Morbid adherence of the placenta is one of the most common indications for postpartum hysterectomy and this scenario is most likely when there is a prior cesarean section and current placenta previa. The placenta will have a markedly disrupted maternal surface and careful dissection is needed to identify chorionic villi adjacent to or admixed with myometrial fibers. The finding of only trophoblast admixed with superficial myometrial fibers is insufficient for the diagnosis, as this occurs normally in the uncomplicated state. In a hysterectomy specimen with placenta accreta the chorionic villi are found lying directly on the surface of the myometrium or in the uterine wall.

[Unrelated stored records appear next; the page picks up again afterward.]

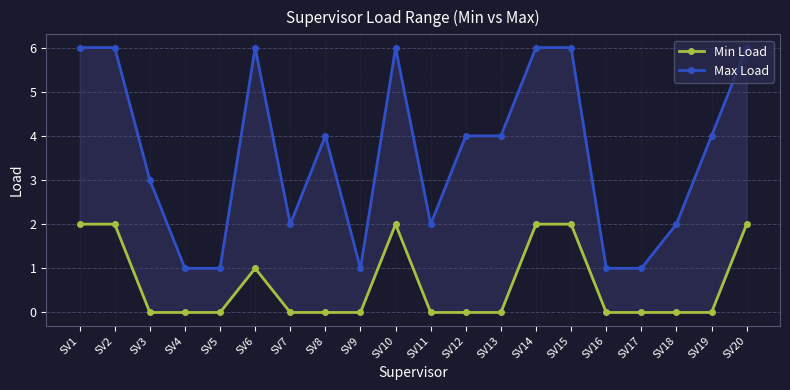

What is the minimum value for Max Load?

1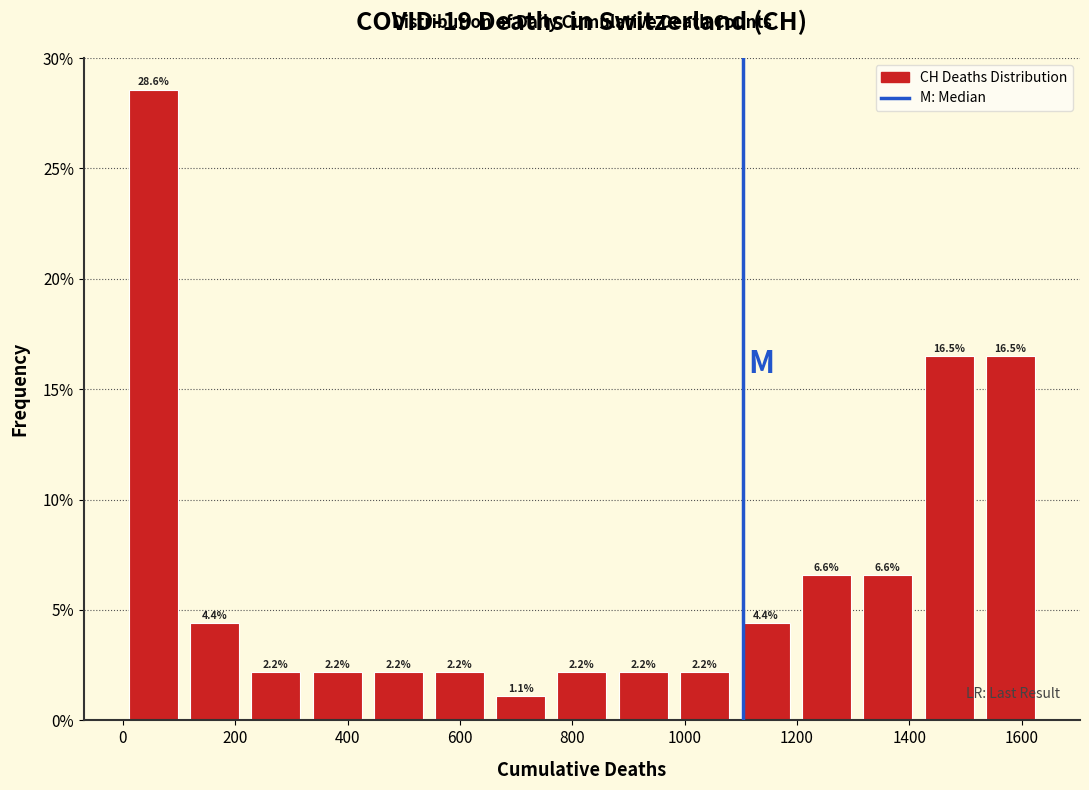

Reading left to right, list every bar in this chart as the range it spans on the x-axis followed by its height. The bar edges are not printed on the chart, so give them approximately, as read against the axis.

0 to 100: 28.6
100 to 220: 4.4
220 to 320: 2.2
320 to 440: 2.2
440 to 540: 2.2
540 to 660: 2.2
660 to 760: 1.1
760 to 880: 2.2
880 to 980: 2.2
980 to 1080: 2.2
1080 to 1200: 4.4
1200 to 1300: 6.6
1300 to 1420: 6.6
1420 to 1520: 16.5
1520 to 1640: 16.5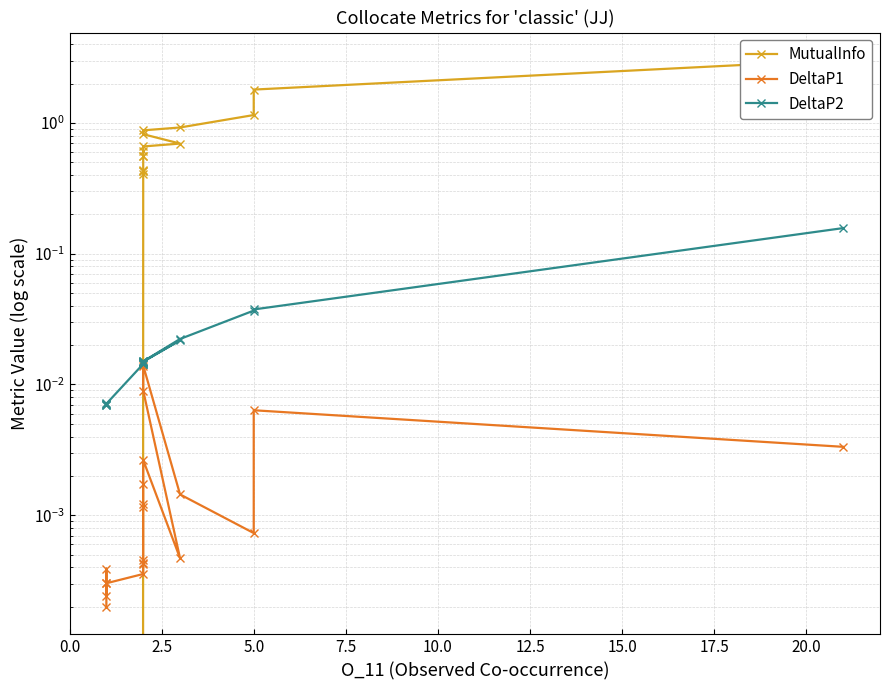

What are all the series names shown in the legend?

MutualInfo, DeltaP1, DeltaP2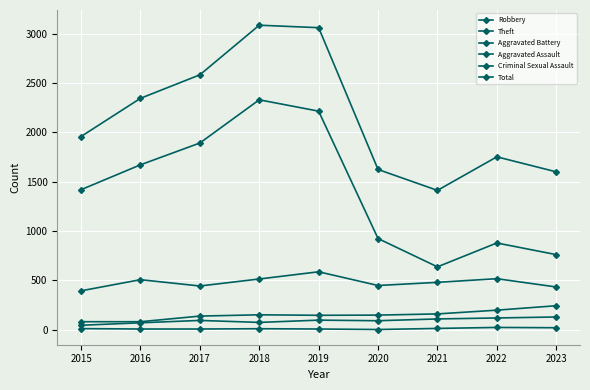

Reading right to left, extract all data points from this chart.

Robbery: 2023=434	2022=518	2021=481	2020=449	2019=588	2018=515	2017=444	2016=508	2015=395
Theft: 2023=762	2022=880	2021=638	2020=925	2019=2216	2018=2331	2017=1893	2016=1672	2015=1420
Aggravated Battery: 2023=244	2022=199	2021=161	2020=149	2019=147	2018=152	2017=139	2016=82	2015=82
Aggravated Assault: 2023=130	2022=120	2021=110	2020=92	2019=98	2018=75	2017=95	2016=71	2015=46
Criminal Sexual Assault: 2023=21	2022=24	2021=14	2020=3	2019=8	2018=11	2017=8	2016=8	2015=12
Total: 2023=1601	2022=1753	2021=1413	2020=1625	2019=3062	2018=3087	2017=2584	2016=2346	2015=1959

Alterations in the myometrial wall seen following cesarean section include distortion and widening, inflammation, and adenomyosis. A grossly visible defect may be present in the anterior wall. Implantation on either a normally healed or a diseased scar will not have the protective effect provided by the presence of fundal decidua, and normal postpartum separation cannot occur. Implantation in the lower segment (adjacent to the defect) can cause expansion of the defect, dehiscence of the wall, and the formation of a sac that will further enlarge and progress with growth of the placenta.

Postpartum Hemorrhage and Subinvolution

Postpartum hemorrhage may be immediate or delayed. Immediate causes include atony, where there are few or no pathologic findings. Implantation on a cesarean section scar leading to placenta accreta will show morbid adherence. Delayed hemorrhage may be due to retained products of conception. Subinvolution of the blood vessels of the placental bed is an important and probably under-recognized cause of secondary postpartum hemorrhage.

Normal arterial involution involves a decrease in the lumen size, disappearance of trophoblast, thickening of the intima, regrowth of endothelium, and regeneration of internal elastic lamina. These changes occur within 3 weeks of delivery. With subinvolution, arteries remain distended and contain red cells or fresh thrombus ( Figure 33.12 ), and trophoblast persists in a perivascular location. In some cases, endovascular trophoblast may be present. Hemorrhage from subinvolution is maximal in the second week postpartum, although it may occur up to several months later. It is more common in older, multiparous women and may recur in subsequent deliveries. Subinvolution is not related to the method of delivery and may be regarded as a specific entity, possibly due to an abnormal immunologic relationship between trophoblast and the uterus. The changes may be recognized on curettage specimens, and retained products may or may not be present. The hysterectomy specimen will show a uterus that is soft and larger than expected. As normally involuted vessels may be present adjacent to subinvoluted ones, multiple blocks of placental bed should be taken to exclude this process.

Subinvolution: affected vessels are dilated and filled with blood, in contrast with the normally involuted vessel (center left).